Selected text

NUMA Architecture

Video: Non-Uniform Memory Architecture (NUMA): A Nearly Unfathomable Morass of Arcana - Fedor Pikus CppNow

NUMA stands for Non-Uniform Memory Access. It's a computer memory design where memory access times depend on the memory location relative to the processor. In NUMA systems, memory that is local to a processor can be accessed much faster than memory that is remote (belonging to a different processor).

The NUMA Problem

Traditional SMP vs NUMA

In traditional Symmetric Multiprocessing (SMP) systems, all processors share a single memory bus, and all memory accesses have the same latency regardless of which processor makes the access.

In NUMA systems, each processor has its own local memory, and accessing remote memory requires going through an interconnect, which adds significant latency.

Why NUMA Exists

NUMA architectures were developed to solve the memory bandwidth bottleneck in large multi-socket systems. As the number of processors increased, the shared memory bus became a performance bottleneck. NUMA provides:

Higher memory bandwidth: Each node has its own memory controller
Lower latency: Local memory access is faster
Better scalability: Performance scales with the number of nodes

NUMA Node Structure

What is a NUMA Node?

A NUMA node is a group of processors (CPUs) and their local memory that can be accessed with uniform latency. Each NUMA node contains:

One or more CPU sockets
Associated CPU cores
Local memory directly connected to those sockets
Memory controller for the local memory

Typical NUMA Configuration

cpp

NUMA Node 0                    NUMA Node 1
┌─────────────────┐           ┌─────────────────┐
│   CPU Socket 0  │           │   CPU Socket 1  │
│   ┌─────────┐   │           │   ┌─────────┐   │
│   │ Core 0  │   │           │   │ Core 4  │   │
│   │ Core 1  │   │           │   │ Core 5  │   │
│   │ Core 2  │   │           │   │ Core 6  │   │
│   │ Core 3  │   │           │   │ Core 7  │   │
│   └─────────┘   │           │   └─────────┘   │
│                 │           │                 │
│   Local Memory  │◄─────────►│   Local Memory  │
│   (32GB)       │           │   (32GB)       │
└─────────────────┘           └─────────────────┘

Local Memory Access

Source: Processor accessing its own local memory
Latency: ~100-200 nanoseconds
Bandwidth: Full memory controller bandwidth
Path: Direct connection through local memory controller

Remote Memory Access

Source: Processor accessing memory from another node
Latency: ~200-400 nanoseconds (2-3x slower)
Bandwidth: Limited by interconnect bandwidth
Path: Through interconnect to remote memory controller

NUMA Performance Characteristics

Latency Comparison

Access Type	Latency	Relative Cost
L1 Cache Hit	~1-2 cycles	1x
L2 Cache Hit	~10-20 cycles	5-10x
L3 Cache Hit	~40-80 cycles	20-40x
Local Memory	~100-200 cycles	50-100x
Remote Memory	~200-400 cycles	100-200x

Bandwidth Characteristics

Local memory bandwidth: Full memory controller bandwidth (e.g., 50-100 GB/s)
Remote memory bandwidth: Limited by interconnect (e.g., 20-40 GB/s)

Short task A
In the rows below, copy out the lines without changes, starting at the line that has "brown cross: moved 1 px left, 2 px down" and ending after the line that has "cyan triangle: moved 15 px right".

Input rows
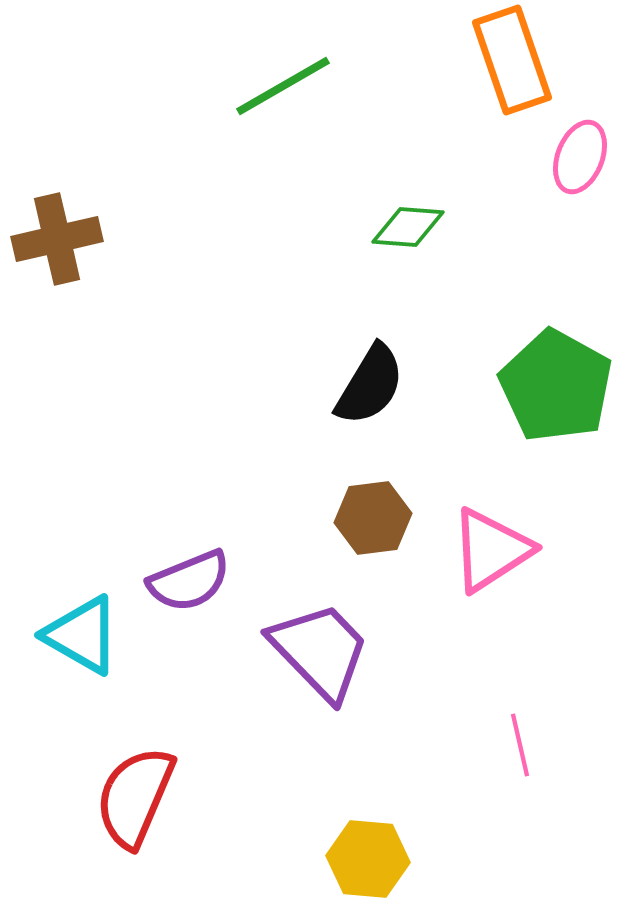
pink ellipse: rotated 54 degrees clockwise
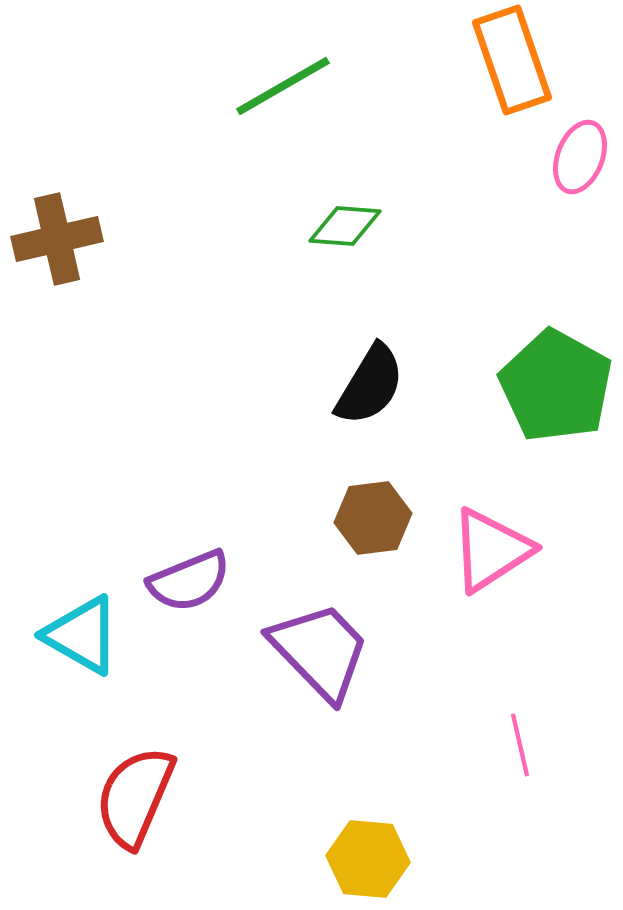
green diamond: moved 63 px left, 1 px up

---

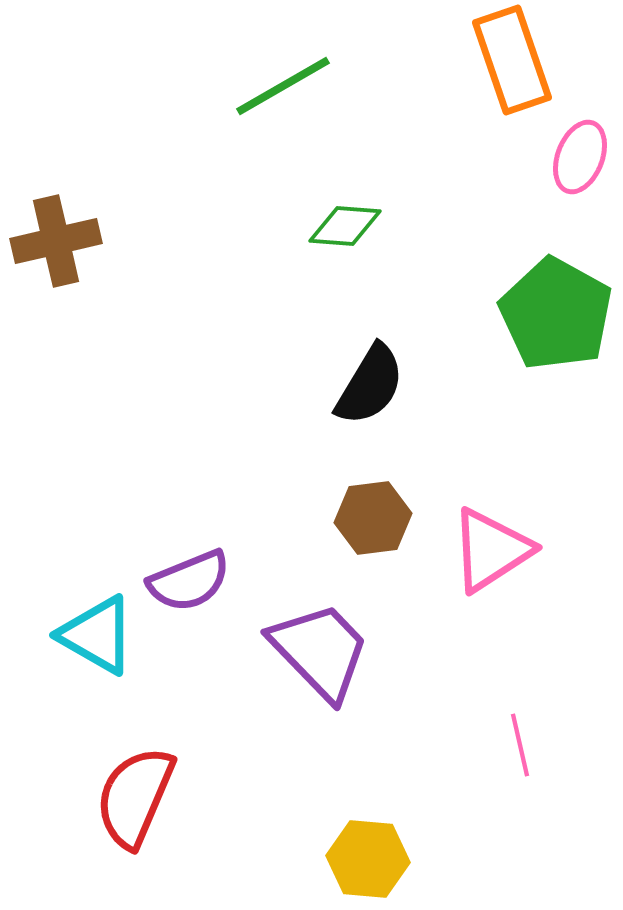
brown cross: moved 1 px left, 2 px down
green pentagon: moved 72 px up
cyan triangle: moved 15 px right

Short task B
Translate this sentence from the NUMA text into Spanish: "In NUMA systems, each processor has its own local memory, and accessing remote memory requires going through an interconnect, which adds significant latency."

Result A
brown cross: moved 1 px left, 2 px down
green pentagon: moved 72 px up
cyan triangle: moved 15 px right

Result B
En los sistemas NUMA, cada procesador tiene su propia memoria local, y acceder a la memoria remota requiere pasar por una interconexión, lo que añade una latencia considerable.